Mutlu bir şekilde şampiyonluk performanslarını seyrederken, eşlik eden müziğe takıldım.
Belki malumunuzdur, eski kuşak metalcilerdenim; şampiyonlarımızın bilmediğim bir heavy metal parçasıyla yarışıp kazanmaları sevincimi katladı.
Şarkı neymiş diye baktım. İsrailli “psychedelic trance” grubu Infected Mushroom’un “Herbert the Pervert” adlı şarkısı çıktı.
2009 tarihli “Legend of the Black Shawarma/ Kara Dürüm Efsanesi” adlı albümden, bir heavy metal parçası gibi gelişen parça, “Family Guy” dizisindeki “Sapık Herbert” karakterine selam çakıyor.
Diğer parçalarına baktım, hayranlarına saygı duymakla birlikte “Goa işi” trance müzik veya genel olarak bu tarz müzikle hiç işim olmadı, olmaz...

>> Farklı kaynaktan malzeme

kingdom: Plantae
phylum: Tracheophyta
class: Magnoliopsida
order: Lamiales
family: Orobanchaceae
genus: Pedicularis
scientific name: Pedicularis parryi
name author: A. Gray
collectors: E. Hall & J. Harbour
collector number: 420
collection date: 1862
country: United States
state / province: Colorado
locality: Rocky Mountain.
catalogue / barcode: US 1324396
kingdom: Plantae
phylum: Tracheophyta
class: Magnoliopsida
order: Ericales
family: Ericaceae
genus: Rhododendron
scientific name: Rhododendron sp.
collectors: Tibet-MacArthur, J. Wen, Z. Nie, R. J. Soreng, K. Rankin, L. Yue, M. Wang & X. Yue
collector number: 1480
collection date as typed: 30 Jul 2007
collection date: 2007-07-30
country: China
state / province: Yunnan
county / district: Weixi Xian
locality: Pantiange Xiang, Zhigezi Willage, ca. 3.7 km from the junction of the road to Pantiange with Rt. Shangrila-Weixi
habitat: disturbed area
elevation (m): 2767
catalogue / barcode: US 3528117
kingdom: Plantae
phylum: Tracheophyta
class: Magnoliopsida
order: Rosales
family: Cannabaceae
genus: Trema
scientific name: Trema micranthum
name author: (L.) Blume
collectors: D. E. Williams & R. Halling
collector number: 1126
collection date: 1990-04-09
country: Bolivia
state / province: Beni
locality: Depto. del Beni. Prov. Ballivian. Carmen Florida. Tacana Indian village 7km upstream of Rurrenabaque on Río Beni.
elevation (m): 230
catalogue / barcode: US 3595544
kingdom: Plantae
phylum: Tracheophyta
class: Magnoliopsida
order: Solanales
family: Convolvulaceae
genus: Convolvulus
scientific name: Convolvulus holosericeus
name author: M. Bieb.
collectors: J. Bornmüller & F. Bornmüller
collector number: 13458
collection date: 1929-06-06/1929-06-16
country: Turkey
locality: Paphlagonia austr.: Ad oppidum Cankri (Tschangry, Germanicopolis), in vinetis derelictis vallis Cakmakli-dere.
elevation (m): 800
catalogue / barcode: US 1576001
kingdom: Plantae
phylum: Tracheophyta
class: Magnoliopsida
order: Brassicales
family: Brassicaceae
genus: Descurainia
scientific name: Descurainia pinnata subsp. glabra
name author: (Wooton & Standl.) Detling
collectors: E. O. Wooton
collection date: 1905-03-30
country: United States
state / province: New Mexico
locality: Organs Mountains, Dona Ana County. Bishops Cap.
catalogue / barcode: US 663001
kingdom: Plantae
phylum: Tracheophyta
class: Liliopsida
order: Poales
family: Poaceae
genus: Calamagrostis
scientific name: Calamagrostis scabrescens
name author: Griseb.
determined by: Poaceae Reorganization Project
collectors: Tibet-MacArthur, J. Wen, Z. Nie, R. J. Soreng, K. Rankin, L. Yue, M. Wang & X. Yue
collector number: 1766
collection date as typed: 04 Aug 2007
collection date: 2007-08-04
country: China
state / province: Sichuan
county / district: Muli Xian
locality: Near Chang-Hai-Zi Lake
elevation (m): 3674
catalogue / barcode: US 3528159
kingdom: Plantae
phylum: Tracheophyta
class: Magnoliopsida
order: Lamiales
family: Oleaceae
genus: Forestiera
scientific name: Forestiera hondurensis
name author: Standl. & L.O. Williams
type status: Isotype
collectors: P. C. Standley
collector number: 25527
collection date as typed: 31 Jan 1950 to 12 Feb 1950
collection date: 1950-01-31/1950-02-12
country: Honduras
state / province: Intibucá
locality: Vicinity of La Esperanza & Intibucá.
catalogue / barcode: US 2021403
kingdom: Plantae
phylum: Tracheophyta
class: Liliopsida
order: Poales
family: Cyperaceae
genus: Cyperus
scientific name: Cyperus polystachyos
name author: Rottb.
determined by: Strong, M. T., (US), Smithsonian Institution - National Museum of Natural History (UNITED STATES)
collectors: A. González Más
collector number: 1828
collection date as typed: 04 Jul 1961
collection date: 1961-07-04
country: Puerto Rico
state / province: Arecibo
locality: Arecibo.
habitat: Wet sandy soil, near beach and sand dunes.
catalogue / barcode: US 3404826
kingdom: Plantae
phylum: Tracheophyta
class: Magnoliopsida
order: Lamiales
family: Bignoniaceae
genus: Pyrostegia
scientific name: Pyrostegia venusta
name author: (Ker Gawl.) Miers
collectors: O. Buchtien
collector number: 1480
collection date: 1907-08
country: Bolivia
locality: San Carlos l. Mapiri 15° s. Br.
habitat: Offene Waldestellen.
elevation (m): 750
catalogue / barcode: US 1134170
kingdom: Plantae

Malumunuz, Spotify’da dinlediklerinizle şekillenen bir müzikal karakter, bir algoritma var...
Yıllar içinde leke düşürmeden şekillendirdiğim ve “Goa trance teklif dahi edilemez” noktasına getirdiğim algoritmam böylece bozulmuş oldu.
Feda olsun algoritma şampiyonlarımıza!